Work instruction → Restate word for word only the lines running from the one with "Figure 4. Similarities" to the end of the data, both ends included. Omit any pictures.

Data below →

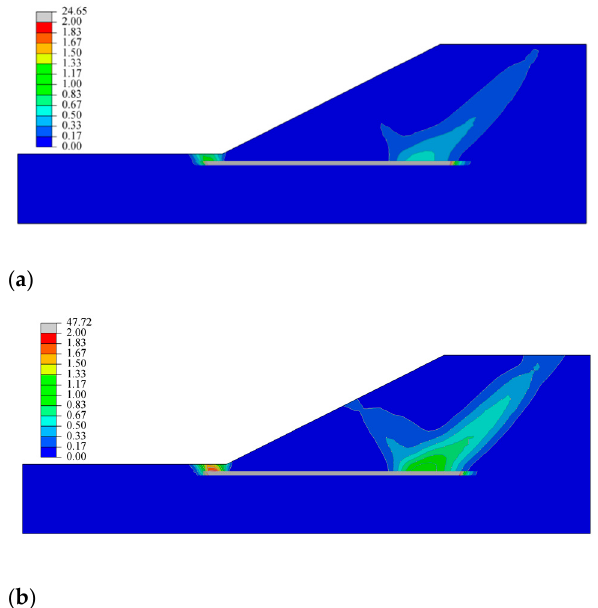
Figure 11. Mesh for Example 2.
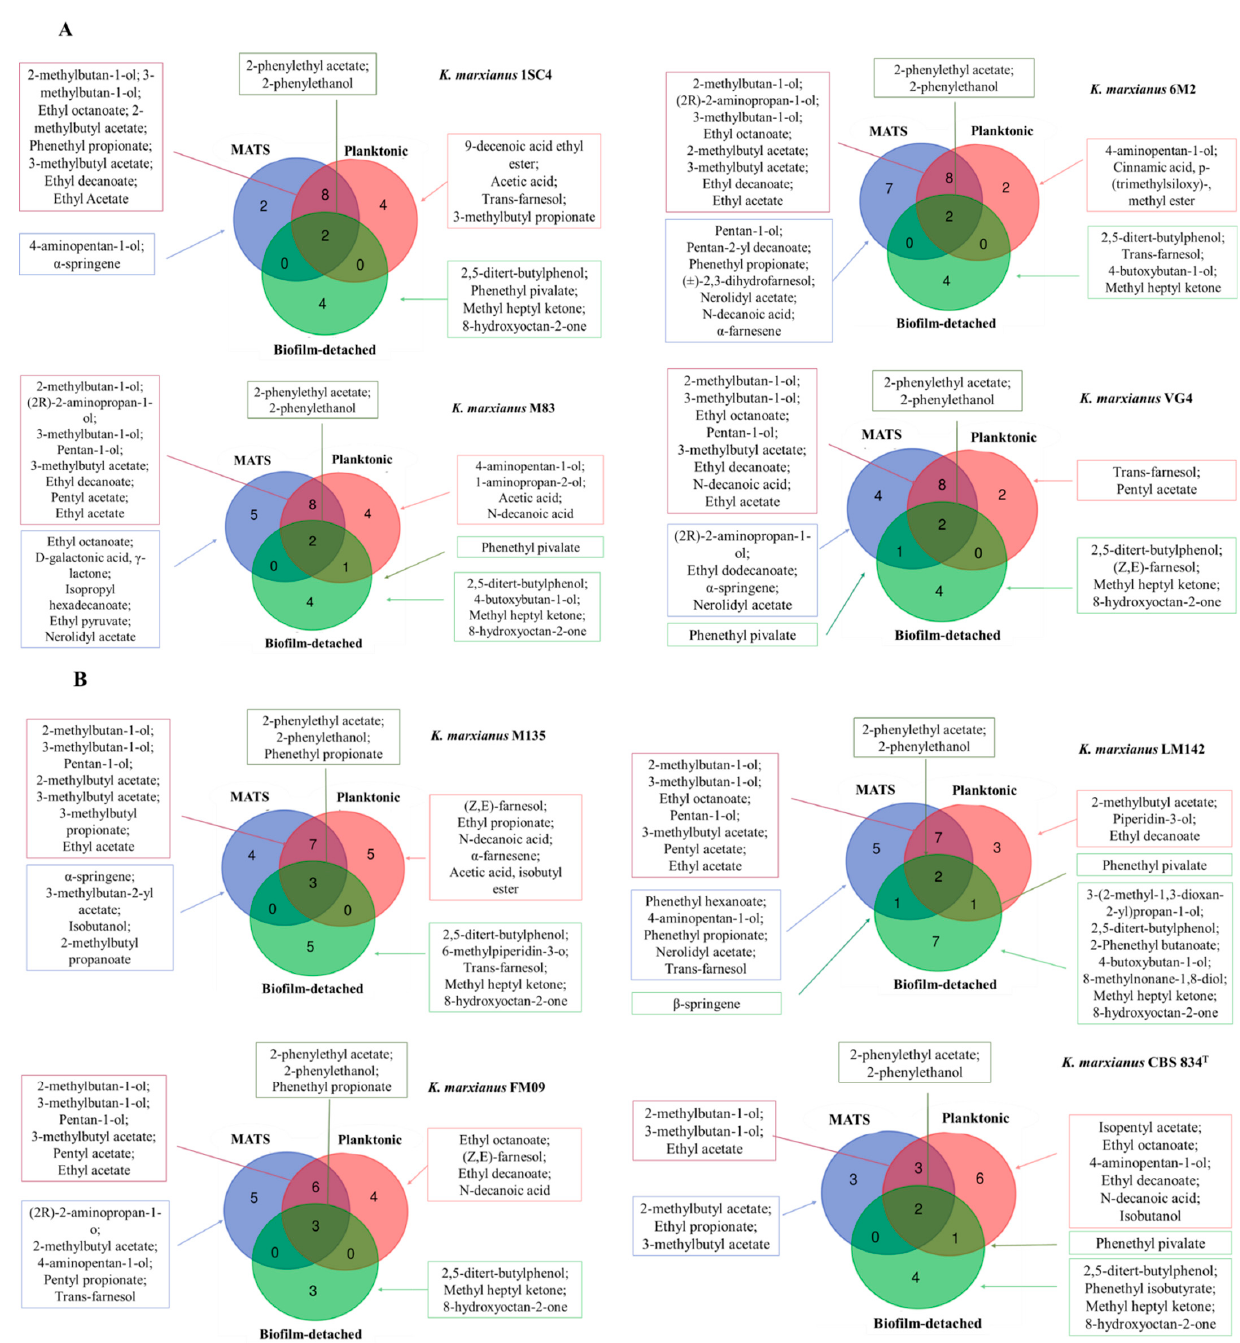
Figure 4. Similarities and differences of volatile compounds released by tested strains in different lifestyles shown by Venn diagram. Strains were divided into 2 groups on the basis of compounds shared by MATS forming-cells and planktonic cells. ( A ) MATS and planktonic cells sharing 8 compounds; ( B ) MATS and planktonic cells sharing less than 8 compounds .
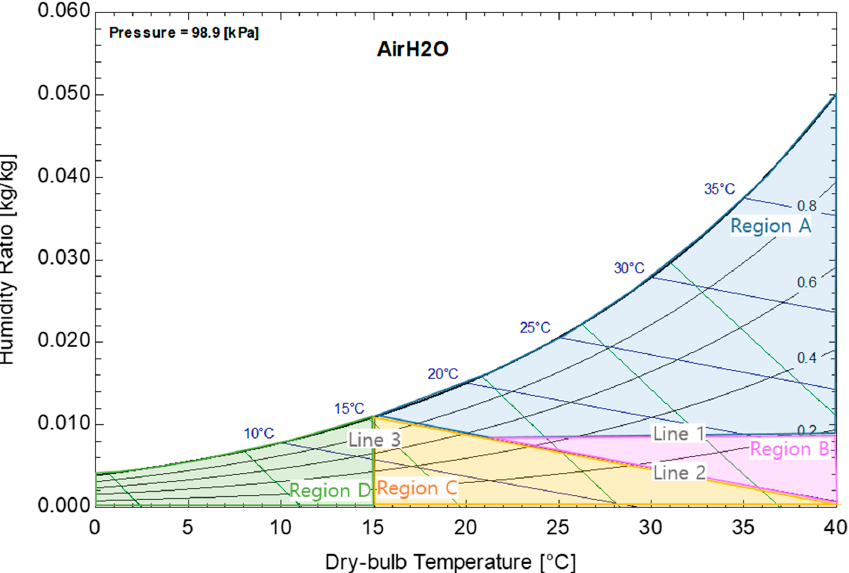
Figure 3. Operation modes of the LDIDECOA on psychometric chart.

Answer to the exercise →
Figure 4. Similarities and differences of volatile compounds released by tested strains in different lifestyles shown by Venn diagram. Strains were divided into 2 groups on the basis of compounds shared by MATS forming-cells and planktonic cells. ( A ) MATS and planktonic cells sharing 8 compounds; ( B ) MATS and planktonic cells sharing less than 8 compounds .
Figure 3. Operation modes of the LDIDECOA on psychometric chart.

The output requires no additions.